Nous faisons le tour de cette île merveilleuse, de mouillage en mouillage à l’abri du récif, et quelques randonnées sur les hauteurs.











Raiatea est aussi incontournable pour le bateau. On y trouve les plus grandes sociétés de location de voiliers et deux chantiers (qui, nous ne le savons pas encore, nous seront très utiles par la suite) et trois petites marinas, choses rares en Polynésie.

Tahaa, au nord de Raiatea, dont on peux faire le tour sans sortir du lagon, est très agréable. De mouillage en mouillage, nous découvrons les richesses de l’île.




Nous visitons une ferme perlière où des greffeurs introduisent une petite bille dans l’huître qui deviendra, en environ 2 ans, une magnifique perle noire.

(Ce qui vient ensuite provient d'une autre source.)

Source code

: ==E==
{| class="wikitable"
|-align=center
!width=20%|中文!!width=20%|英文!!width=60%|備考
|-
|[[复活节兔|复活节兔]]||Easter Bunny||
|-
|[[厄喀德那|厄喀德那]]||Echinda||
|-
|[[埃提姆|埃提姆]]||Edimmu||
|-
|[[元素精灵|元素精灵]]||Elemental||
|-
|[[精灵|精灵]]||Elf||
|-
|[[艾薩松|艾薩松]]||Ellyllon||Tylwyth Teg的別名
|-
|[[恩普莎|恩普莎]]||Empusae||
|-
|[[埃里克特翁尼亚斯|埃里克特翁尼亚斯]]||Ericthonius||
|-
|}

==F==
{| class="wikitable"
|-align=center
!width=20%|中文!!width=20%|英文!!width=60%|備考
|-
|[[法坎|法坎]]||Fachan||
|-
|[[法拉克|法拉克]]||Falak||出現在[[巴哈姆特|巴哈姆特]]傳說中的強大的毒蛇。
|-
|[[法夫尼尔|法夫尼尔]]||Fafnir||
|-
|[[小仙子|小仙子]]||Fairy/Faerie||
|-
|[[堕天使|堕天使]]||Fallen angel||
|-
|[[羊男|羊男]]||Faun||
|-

Plus loin nous découvrons la culture et le séchage de la vanille, spécialité de Tahaa.

Et pour terminer nous comparons les deux marques de rhum élaborées sur l’île. Le T, domaine Pari Pari, avec un mélange de canne à sucre de l’île et le Mana’o, également rhum agricole fermenté sur place et ensuite distillé à Tahiti. C’est bon, mais c’est pas pour être chauvin, ça ne vaut pas le rhum martiniquais !

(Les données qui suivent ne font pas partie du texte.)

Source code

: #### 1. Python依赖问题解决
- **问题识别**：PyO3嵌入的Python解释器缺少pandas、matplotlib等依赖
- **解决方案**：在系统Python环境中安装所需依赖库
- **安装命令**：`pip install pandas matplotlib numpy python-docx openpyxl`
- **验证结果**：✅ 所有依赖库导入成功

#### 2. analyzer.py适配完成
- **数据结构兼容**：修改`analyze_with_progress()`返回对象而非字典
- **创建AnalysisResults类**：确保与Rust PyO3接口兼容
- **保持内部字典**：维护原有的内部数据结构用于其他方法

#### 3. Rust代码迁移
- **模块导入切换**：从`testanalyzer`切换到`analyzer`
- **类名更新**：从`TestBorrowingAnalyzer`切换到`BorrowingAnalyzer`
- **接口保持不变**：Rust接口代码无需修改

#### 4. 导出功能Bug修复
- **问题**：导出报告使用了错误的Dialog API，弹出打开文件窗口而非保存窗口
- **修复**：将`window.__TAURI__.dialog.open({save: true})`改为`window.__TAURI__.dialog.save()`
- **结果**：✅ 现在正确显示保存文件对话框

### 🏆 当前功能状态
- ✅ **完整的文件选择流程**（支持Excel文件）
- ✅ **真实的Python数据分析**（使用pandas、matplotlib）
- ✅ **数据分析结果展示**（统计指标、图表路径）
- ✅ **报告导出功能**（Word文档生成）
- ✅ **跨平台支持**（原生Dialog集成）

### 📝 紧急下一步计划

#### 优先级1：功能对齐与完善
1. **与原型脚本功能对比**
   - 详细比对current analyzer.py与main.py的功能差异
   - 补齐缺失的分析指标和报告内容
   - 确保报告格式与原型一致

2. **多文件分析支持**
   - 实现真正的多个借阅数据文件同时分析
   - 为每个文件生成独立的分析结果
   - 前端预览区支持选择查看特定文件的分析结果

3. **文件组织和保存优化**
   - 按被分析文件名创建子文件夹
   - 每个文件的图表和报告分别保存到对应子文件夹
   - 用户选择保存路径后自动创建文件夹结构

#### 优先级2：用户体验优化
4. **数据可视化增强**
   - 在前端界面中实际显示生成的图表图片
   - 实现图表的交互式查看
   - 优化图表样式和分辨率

De Tahaa nous avons une très belle vue sur Bora Bora, la perle des Îles sous le vent que nous rejoignons en quelques heures.

Là, à quelques dizaines de mètres de notre mouillage, un concours de circonstances fatal se met en route. Une arrivée tardive au coucher de soleil, une carte marine imprécise, un surbalisage laissant penser que nous sommes en sécurité et sur la bonne voie et… tout à coup… le bateau lancé à environ 3 nœuds s’arrête, stoppé net. Nous avons talonné sur une patate de corail..!
Après avoir pris un corps mort à proximité, nous évaluons les dégâts.
Un trou dans lequel ont peut rentrer les doigts de la main apparaît sur la face avant du lest. Rien de bien grave a priori sauf que l’eau rentre dans le bateau et commence à inonder les fonds…
Fred, plus à l’aise sous l’eau, colmate la brèche et moi je limite l’arrivée d’eau qui remonte par un tube creux. Des amis, prévenus de l’incident, organisent notre sortie de l’eau pour le lendemain au chantier de Raiatea.
Je ne vous cache pas que la nuit, rythmée par les déclenchements espacés et plutôt rassurants des pompes de cales, fut longue.
Dès le lever du soleil nous repartons à Raiatea où ORPAO est immédiatement placé dans les sangles.


Une expertise rapide d’un technicien du chantier de construction de bateaux aluminium voisin, corroborée par l’architecte d’ORPAO JF André, nous indique la marche à suivre pour les réparations. L’avant du lest est découpé et remplacé par une tôle alu cintrée de 8 mm d’épaisseur et le tube creux est fermé.




Quelques jours plus tard, nous remettons à l’eau un bateau renforcé, confortés dans le choix que nous avons fait pour un bateau alu. La même mésaventure avec un bateau en polyester aurait eu des conséquences beaucoup plus graves.
Nous sommes le 9 juin et nous mettons le cap une nouvelle fois vers Bora Bora.